───── Texte extrait ─────
La néobanque pour les jeunes Vybe débarque en France
Ils se préparent depuis un an. Vybe, une néobanque pour les jeunes (12-18 ans) débarque en France en septembre et ses futurs concurrents Kard, Xaalys ou encore PixPay ne lui font pas peur. «Quand on regarde comment communiquent les banques ou les néobanques sur ce segment, on a l’impression d’être face à nos parents qui disent ‘salut les djeunes’», confie Vincent Jouanne, l’un des fondateurs de la société.
Il y a trois semaines, Vybe a levé 2,2 millions d’euros en pré-amorçage auprès de business angels dont Ronan Le Moal, ex-DG du groupe Crédit Mutuel Arkéa, Jonathan Cherki (Contentsquare) ou Thibaud Elzière (eFounders). Ronan Le Moal fait également partie du conseil de surveillance de Vybe, où il sera entouré de Thibault Poutrel, ancien administrateur du groupe Ingenico, Sylvain Pignet, fondateur de Ditto Bank et Clément Buyse, fondateur de PeopleDoc.
La start-up revendique déjà plus de 900.000 utilisateurs inscrits sur son site, plus de 270.000 téléchargements de son application, ainsi que 170.000 pré-commandes de cartes Vybe. A son lancement, elle compte émettre 10.000 cartes, le reste suivra dans les prochains mois. Contrairement à la plupart de ses concurrents, la néobanque, qui propose une carte de paiement et une application mobile, a choisi de rendre ses services gratuits. Les parents garderont une maîtrise totale de l’application, afin de contrôler les dépenses de leurs enfants et faire des virements.
───── Jeu de données ─────
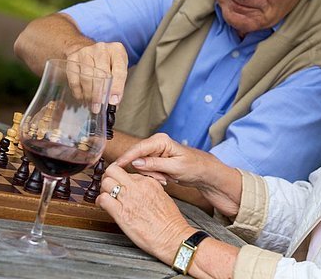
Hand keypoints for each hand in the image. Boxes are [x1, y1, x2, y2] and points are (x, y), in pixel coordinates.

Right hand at [66, 42, 127, 105]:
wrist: (89, 50)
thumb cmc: (107, 62)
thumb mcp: (117, 68)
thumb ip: (117, 85)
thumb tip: (113, 104)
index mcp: (117, 50)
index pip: (119, 71)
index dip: (116, 88)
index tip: (113, 102)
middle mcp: (101, 49)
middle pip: (101, 74)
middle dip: (100, 94)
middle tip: (98, 107)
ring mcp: (86, 52)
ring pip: (86, 76)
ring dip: (89, 94)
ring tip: (91, 104)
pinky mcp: (73, 57)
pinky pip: (74, 77)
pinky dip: (78, 90)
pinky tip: (81, 97)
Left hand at [96, 164, 194, 263]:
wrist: (171, 236)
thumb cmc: (169, 221)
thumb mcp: (162, 196)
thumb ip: (148, 189)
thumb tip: (137, 189)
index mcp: (148, 181)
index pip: (127, 172)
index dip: (120, 178)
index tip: (119, 185)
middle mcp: (137, 187)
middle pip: (113, 170)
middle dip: (108, 177)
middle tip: (108, 187)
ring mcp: (128, 198)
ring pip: (105, 182)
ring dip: (103, 189)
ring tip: (106, 197)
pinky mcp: (120, 212)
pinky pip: (103, 199)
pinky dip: (100, 201)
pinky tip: (103, 206)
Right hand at [116, 133, 242, 216]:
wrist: (206, 173)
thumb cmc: (195, 167)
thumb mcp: (175, 167)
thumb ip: (155, 164)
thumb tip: (136, 163)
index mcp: (161, 140)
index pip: (137, 148)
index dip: (125, 159)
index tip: (115, 168)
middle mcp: (157, 144)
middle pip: (138, 158)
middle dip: (146, 171)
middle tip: (160, 178)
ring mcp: (156, 153)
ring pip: (142, 166)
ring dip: (151, 176)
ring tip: (165, 179)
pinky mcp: (157, 161)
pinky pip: (148, 170)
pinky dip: (154, 177)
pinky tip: (165, 180)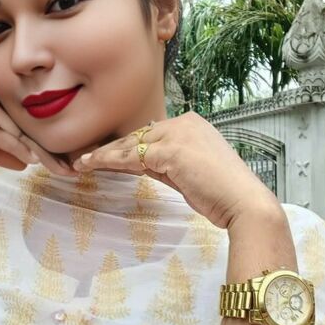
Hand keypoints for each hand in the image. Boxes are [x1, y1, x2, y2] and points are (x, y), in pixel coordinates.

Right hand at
─────
• **Présentation**
D'après l'article sur la néobanque Vybe, combien de cartes la start-up compte-t-elle émettre à son lancement ?

• **Solution rédigée**
À son lancement, Vybe compte émettre 10.000 cartes.